▶ [INPUT]:
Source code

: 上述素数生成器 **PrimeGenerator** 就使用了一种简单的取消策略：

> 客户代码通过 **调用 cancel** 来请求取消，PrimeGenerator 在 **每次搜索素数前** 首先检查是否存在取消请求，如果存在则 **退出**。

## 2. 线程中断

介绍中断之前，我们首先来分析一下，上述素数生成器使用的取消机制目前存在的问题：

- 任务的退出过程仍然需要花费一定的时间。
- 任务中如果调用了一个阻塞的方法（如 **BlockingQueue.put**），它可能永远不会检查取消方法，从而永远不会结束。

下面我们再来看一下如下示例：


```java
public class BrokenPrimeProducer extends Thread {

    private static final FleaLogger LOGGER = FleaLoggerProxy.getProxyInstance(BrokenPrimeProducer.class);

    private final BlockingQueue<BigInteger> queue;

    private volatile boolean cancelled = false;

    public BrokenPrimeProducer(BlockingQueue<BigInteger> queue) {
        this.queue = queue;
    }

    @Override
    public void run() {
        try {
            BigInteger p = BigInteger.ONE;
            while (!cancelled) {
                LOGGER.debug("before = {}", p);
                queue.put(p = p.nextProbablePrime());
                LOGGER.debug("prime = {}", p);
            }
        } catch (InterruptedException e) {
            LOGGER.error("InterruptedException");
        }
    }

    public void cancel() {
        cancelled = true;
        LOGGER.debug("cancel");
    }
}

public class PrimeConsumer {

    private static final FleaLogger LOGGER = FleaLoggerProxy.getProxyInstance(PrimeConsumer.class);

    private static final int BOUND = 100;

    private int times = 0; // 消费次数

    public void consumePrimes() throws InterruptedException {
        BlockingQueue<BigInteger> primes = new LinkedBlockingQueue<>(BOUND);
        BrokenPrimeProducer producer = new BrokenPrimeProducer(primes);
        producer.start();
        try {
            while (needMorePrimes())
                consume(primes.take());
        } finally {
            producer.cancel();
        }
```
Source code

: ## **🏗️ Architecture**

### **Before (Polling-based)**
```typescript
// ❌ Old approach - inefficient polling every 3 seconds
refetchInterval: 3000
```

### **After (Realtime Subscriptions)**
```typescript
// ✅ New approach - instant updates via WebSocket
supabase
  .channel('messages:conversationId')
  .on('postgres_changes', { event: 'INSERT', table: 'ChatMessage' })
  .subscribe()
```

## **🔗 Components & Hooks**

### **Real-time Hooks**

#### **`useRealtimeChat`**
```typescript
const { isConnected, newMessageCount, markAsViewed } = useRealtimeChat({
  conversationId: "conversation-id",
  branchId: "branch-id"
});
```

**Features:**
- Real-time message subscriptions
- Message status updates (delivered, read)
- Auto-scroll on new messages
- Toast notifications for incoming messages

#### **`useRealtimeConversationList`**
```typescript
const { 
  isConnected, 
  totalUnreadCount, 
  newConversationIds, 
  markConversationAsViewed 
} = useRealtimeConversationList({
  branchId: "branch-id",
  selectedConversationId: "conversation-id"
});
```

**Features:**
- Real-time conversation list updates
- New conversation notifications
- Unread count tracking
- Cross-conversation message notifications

▶ [WHAT TO PRODUCE]:
What is needed is how many lines of the listing include the string "InterruptedException", given as a bare number.

▶ [REPLY TO THE EXERCISE]:
3